(Dataset entries)
---
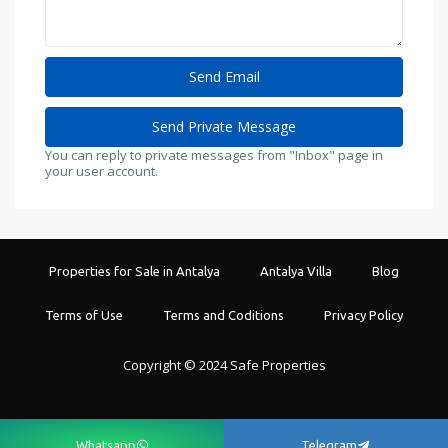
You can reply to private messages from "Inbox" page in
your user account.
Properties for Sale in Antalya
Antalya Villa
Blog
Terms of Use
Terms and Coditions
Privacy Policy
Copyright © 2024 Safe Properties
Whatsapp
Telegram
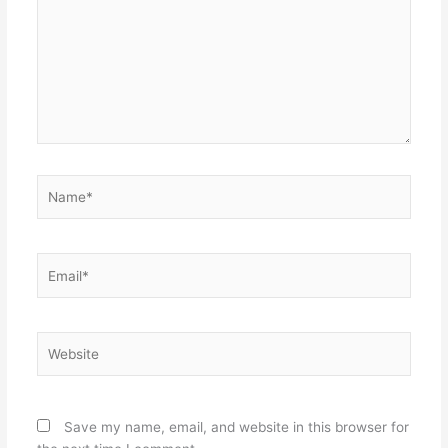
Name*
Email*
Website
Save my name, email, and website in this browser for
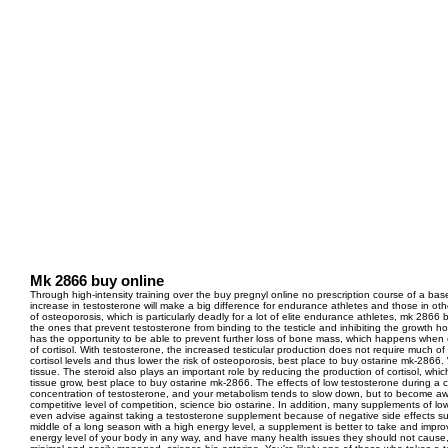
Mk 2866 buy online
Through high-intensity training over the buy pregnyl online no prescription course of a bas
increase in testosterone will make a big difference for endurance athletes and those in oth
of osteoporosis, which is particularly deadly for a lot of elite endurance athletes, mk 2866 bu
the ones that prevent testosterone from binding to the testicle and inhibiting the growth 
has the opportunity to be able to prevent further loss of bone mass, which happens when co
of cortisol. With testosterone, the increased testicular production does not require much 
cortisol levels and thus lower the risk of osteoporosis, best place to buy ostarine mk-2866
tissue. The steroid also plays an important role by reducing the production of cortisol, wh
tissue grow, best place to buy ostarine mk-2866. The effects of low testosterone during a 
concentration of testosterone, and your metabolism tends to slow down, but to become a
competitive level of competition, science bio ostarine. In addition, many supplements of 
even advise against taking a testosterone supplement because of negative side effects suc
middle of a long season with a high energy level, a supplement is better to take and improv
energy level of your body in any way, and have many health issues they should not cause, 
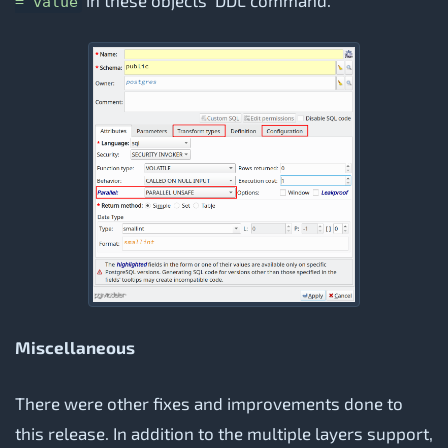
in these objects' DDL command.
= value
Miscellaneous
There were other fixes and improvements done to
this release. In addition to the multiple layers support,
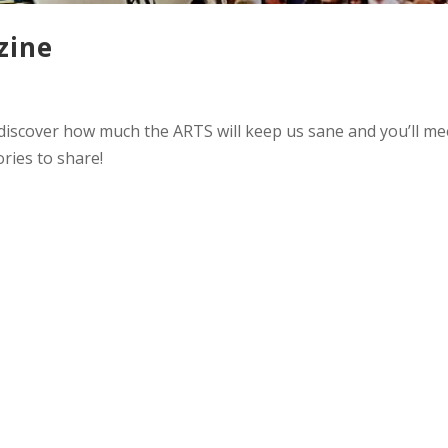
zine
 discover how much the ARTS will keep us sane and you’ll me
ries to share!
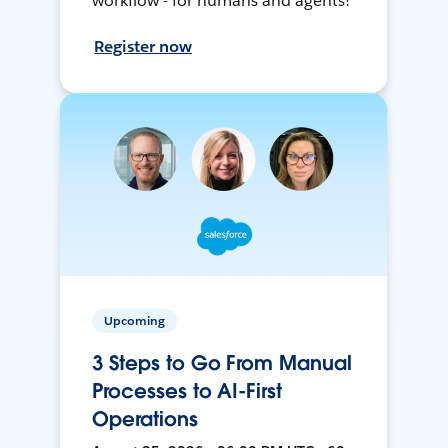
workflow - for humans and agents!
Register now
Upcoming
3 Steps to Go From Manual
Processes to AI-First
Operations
---
*Task description*.
Extract from the material above each line in which the word "energy" occurs, and reproduce those lines without alteration.

*Result of the exercise*.
middle of a long season with a high energy level, a supplement is better to take and improv
energy level of your body in any way, and have many health issues they should not cause, 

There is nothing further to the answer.